Hollywood Gothique
LA Theatre Gothique

Stage Review: Dracula at NoHo Arts Center

NoHo Arts Center production of Dracula
Dracula (Robert Arbogast) and Van Helsing (Joe Hart)

You might not know it from the advertising art, but this stage production of DRACULA at the NoHo Arts Center is a revamped version of the old play by Hamilton Dean and John L. Balderston – the one that became a hit on Broadway and was adapted into the 1931 film starring Bela Lugosi. Consequently, the play was a huge influence on cinematic portrayals of vampires. Now the NoHo Arts Center turns the tables, presenting a modernized version heavily influenced by subsequent movies, most notably the 1979 version starring Frank Langella and the overwrought BRAM STOKER’S DRACULA from 1992, with at least one incongruous addition from DARK SHADOWS. The result is a bit of a jumbled mess: entertaining in parts, imaginative in its staging, but ultimately unsuccessful in its attempt to reintepret the familiar story.

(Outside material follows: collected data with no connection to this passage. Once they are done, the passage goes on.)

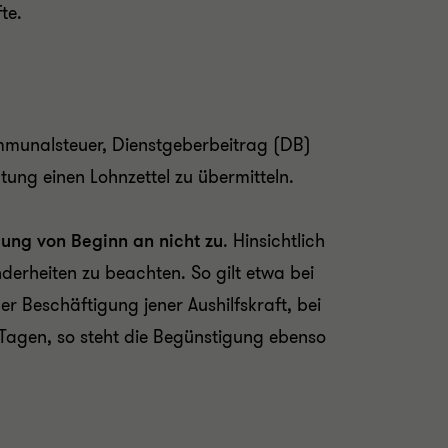
te.
ommunalsteuer, Dienstgeberbeitrag (DB)
tung einen Lohnzettel zu übermitteln.
gung von Beginn an nicht zu
.
Hinsichtlich
derheiten zu beachten. So gilt etwa bei
 Beschäftigung jener Aushilfskraft, bei
8 Tagen, so steht die Begünstigung ebenso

Typically, the NoHo Arts Center makes excellent use of their limited space, presenting a production that seems elaborate enough to fill a venue two or three times as large. The high ceiling allows for atmospheric backdrops; different areas of the stage are used to suggest different locations, allowing for an almost cinematically-paced change of scenes; and occasionally the action escapes from the stage proper as characters walk up and down the stairs between the rows of seats. The staging is enhanced by some wonderfully spooky sound design that adds an extra layer to the proceedings.

What, then, is wrong? First off, some liberties have been taken with the text in an effort to transform Dracula into a sympathetic character who falls in love with his victim; it’s the kind of interpretation that requires a whole new play, not a touch-up on an existing work that was heading in an entirely different direction.

This results in a confused play, neither fish nor fowl. Instead of enriching the story with ambiguity, the conflict is now muddled, less involving. We watch not because we care whether the heroes can rescue the damsel from her distress, but to see what twists and turns the production will add, while we hope in vain that it will add up to something worthwhile.

In an effort to provide another female role, Dr. Seward has been changed to a woman – a rather unlikely move (I doubt there were many women running asylums at the time, even though the period of the play is the early 20th century, decades after the setting of Stoker’s novel). The actress in the role, with her flapper-era wig, comes across like something out of a West Hollywood drag queen show (this is less a comment on the acting abilities than the appearance).

In what is the make-or-break role, Robert Arbogast initially comes across well as the Count, but as the play proceeds his Euro-accent wavers, and he seems to be concentrating on it so hard that the performance suffers; he is ultimately reduced to posing like a male model, doing that slow-burn thing that is supposed to be sexy.

On the most basic level, this DRACULA falls short, seldom sending a child through your blood. But if you stick with it, there are some great moments. The use of a music box to suggest a connection between Dracula and his reincarnated love is out of place (it’s really Barnabas Collins’ shtick), but it is fun to see the opening and closing of the Langella film recreated live on stage. And there is a wonderfully thrilling moment when the lunatic Renfield scales the back wall of the theatre, disappearing from view among the rafters.

In short, if you have never experienced the venerable Deane-Balderston play, you might as well take this opportunity to see it performed; the original is a historically important piece that should be of interest to all fans of the immortal Count Dracula in all his guises, whether in literature or on stage or in the movies. The play transformed the Count from an animalistic predator of the novel into the Continental smoothie, seductive and hypnotic, who defined cinematic vampires forever since. The new NoHo Arts production attempts a similar transformation, but instead of taking the lead, it simply rehashes what movies have been doing for the last few decades. If that’s what it takes to justify dusting off an old museum piece for one more go, so be it, but this piece of revisionism falls short of what a simple, faithful presentation might have achieved.

NOTE: Originally scheduled to end its run at NoHo Arts Center on March 22, Dracula has been extended to April 26.